# [What you are asked to do]
Pull out every line below containing the word "lines".

# [Dataset entries]
+ + + + +
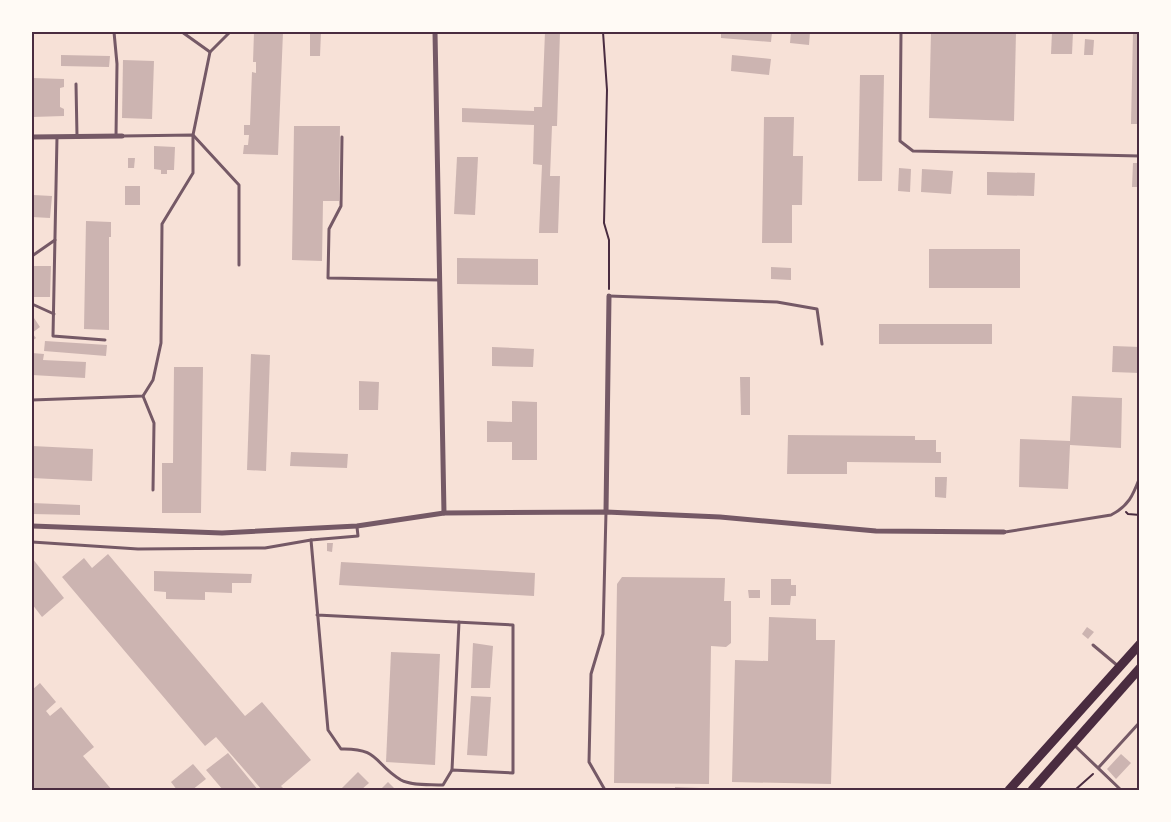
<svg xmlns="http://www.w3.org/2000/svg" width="1171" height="822" font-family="'Roboto Condensed',sans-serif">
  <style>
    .building { fill: #ccb4b1 }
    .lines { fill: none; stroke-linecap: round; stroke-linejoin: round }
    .path { stroke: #4a2c40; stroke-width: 2 }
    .service { stroke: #755966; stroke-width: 3 }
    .minor { stroke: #755966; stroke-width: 5 }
    .trunk { stroke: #4a2c40; stroke-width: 9 }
    .neatline { fill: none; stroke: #4a2c40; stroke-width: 2 }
  </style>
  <rect width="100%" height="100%" fill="#f7e1d7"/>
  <g class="building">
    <polygon points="254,32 283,32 278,155 243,154 244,145 248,145 249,135 244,135 244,125 250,125 252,72 256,73 256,62 253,62"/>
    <polygon points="310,32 321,32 320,56 310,56"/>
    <polygon points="545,32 560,32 557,126 552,126 550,176 560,176 558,233 539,233 542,165 533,164 534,125 462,122 462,108 534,111 534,107 542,107"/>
    <polygon points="721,32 772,32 771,42 721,38"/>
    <polygon points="791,32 810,32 809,45 790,43"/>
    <polygon points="931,32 1016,32 1014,121 929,118"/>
    <polygon points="1052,32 1073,32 1072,54 1051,54"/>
    <polygon points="1133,32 1140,32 1140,124 1131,124"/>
    <polygon points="1085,39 1094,40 1093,55 1084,55"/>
    <polygon points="61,55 110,56 109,67 61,66"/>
    <polygon points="732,55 771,59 769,75 731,71"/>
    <polygon points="123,60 154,61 152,119 122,118"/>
    <polygon points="860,75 884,75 882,181 858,181"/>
    <polygon points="32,78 64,79 64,87 60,88 60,107 64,109 64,116 32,117"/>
    <polygon points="764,117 794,117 793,156 803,156 802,205 792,205 792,243 762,243"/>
    <polygon points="294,126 340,126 339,201 323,201 322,261 292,260"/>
    <polygon points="154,146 175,147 174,170 167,170 167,174 161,174 161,170 154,169"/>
    <polygon points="457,157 478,157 475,215 454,214"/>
    <polygon points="128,158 135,158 134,168 128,168"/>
    <polygon points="1133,163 1140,163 1140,187 1132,187"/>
    <polygon points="899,168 911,169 910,192 898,191"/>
    <polygon points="922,169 953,171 951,194 921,192"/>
    <polygon points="987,172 1035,173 1034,196 987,195"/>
    <rect x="125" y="186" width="15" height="19"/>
    <polygon points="33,195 52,196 50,218 32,217"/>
    <polygon points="86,221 111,222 111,237 109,237 109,330 84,329"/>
    <rect x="929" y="249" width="91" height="39"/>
    <polygon points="457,258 538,259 538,285 457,284"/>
    <polygon points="33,266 51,266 50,297 33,297"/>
    <polygon points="771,267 791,268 791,280 771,279"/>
    <polygon points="32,315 40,327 32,333 36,338 32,341"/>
    <rect x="879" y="324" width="113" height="20"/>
    <polygon points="45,341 107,345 106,356 44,351"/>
    <polygon points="1113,346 1140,347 1140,373 1112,372"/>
    <polygon points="492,347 534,349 533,367 492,366"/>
    <polygon points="32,353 44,354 43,360 86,362 85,378 32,375"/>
    <polygon points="251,354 270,355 266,471 247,470"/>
    <polygon points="174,367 203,367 201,513 162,513 162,463 173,463"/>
    <polygon points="740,377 750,377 750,415 741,415"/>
    <polygon points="359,381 379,382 378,410 359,410"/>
    <polygon points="1072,396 1122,398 1121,448 1070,445 1068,489 1019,487 1020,439 1070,441"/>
    <polygon points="512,401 537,402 537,460 512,460 512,442 487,442 487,421 512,422"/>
    <polygon points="788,435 915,436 915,440 936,440 936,452 941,452 941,463 847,462 847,474 787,474"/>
    <polygon points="32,446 93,449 92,481 32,478"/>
    <polygon points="291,452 348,454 347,468 290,466"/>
    <polygon points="935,477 947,477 946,498 935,497"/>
    <polygon points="32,503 80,505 80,515 32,514"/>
    <polygon points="327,543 333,543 332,552 327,551"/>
    <polygon points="108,554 245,716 262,702 311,760 281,786 285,790 262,790 216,737 205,746 62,577 84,558 92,568"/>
    <polygon points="32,558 64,598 42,617 32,604"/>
    <polygon points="341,562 535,573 534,596 339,585"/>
    <polygon points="154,571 252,574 251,583 232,583 232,593 205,592 205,600 166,599 166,592 154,591"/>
    <polygon points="622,577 725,578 724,601 731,601 731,643 726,647 711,646 709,784 614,783 617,584"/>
    <polygon points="771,579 791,579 791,585 796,585 796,596 791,596 790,605 771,605"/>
    <polygon points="748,590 760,590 760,598 749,598"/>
    <polygon points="769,617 816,619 816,640 835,640 831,784 732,782 735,660 768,661"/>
    <polygon points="1087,627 1094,632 1088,639 1082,634"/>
    <polygon points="473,643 493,646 490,688 471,688"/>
    <polygon points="391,652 440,654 435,765 386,762"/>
    <polygon points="40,683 56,702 46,711 50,716 61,707 94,747 83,756 112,790 32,790 32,690"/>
    <polygon points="471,696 491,697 487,756 467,755"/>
    <polygon points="228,753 258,790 223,790 206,770"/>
    <polygon points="1121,754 1131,763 1116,779 1107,769"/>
    <polygon points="193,764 206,779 192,790 177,790 171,782"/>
    <polygon points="358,772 369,783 361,790 340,790"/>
    <polygon points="388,782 396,790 381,789"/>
    <polygon points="675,787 726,789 726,790 675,790"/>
  </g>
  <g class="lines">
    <g class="path">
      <polyline points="603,32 607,90 604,223 609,240 609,289"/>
      <polyline points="1126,512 1128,514 1140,515"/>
      <polyline points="1075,790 1093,774"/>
    </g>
    <g class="service">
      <polyline points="114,32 117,64 116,136"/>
      <polyline points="182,32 210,52"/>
      <polyline points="901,32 900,141 913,151 1140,156"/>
      <polyline points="76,84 77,136"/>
      <polyline points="122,136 193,135 239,185 239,265"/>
      <polyline points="57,137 53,336 105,340"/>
      <polyline points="342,137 341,206 329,229 328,278 440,280"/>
      <polyline points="32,256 55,240"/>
      <polyline points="609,296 777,302 817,309 822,344"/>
      <polyline points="32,304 54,314"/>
      <polyline points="143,396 154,423 153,490"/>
      <polyline points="32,400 143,396 153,380 161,343 162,224 193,173 193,135 210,52 230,32"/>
      <path d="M1005,532l106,-17c18,-9 22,-20 29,-38"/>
      <path d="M311,540l17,190 13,19c39,-1 32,14 60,31 11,6 29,4 42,5l9,-15 61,3v-148l-196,-10"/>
      <polyline points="32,542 138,549 265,548 311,540 358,536 357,527"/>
      <polyline points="1093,645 1118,666"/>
      <polyline points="1074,745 1121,790"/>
      <polyline points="1099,767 1140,722"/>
      <polyline points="452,770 459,622"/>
      <polyline points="605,790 589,762 591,674 603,634 606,512"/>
    </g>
    <g class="minor">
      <polyline points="435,32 444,513"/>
      <polyline points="32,137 122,136"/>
      <polyline points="606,512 609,296"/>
      <polyline points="32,526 222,533 357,526 444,513 606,512 720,517 876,531 1004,532"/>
    </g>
    <g class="trunk">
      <polyline points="1009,790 1140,644"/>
      <polyline points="1032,790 1140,668"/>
    </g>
  </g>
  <rect width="1171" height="822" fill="none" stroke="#fffaf5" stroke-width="66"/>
  <rect x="33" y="33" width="1105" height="756" class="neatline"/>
</svg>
+ + + + +
# [Answer section]
    .lines { fill: none; stroke-linecap: round; stroke-linejoin: round }
  <g class="lines">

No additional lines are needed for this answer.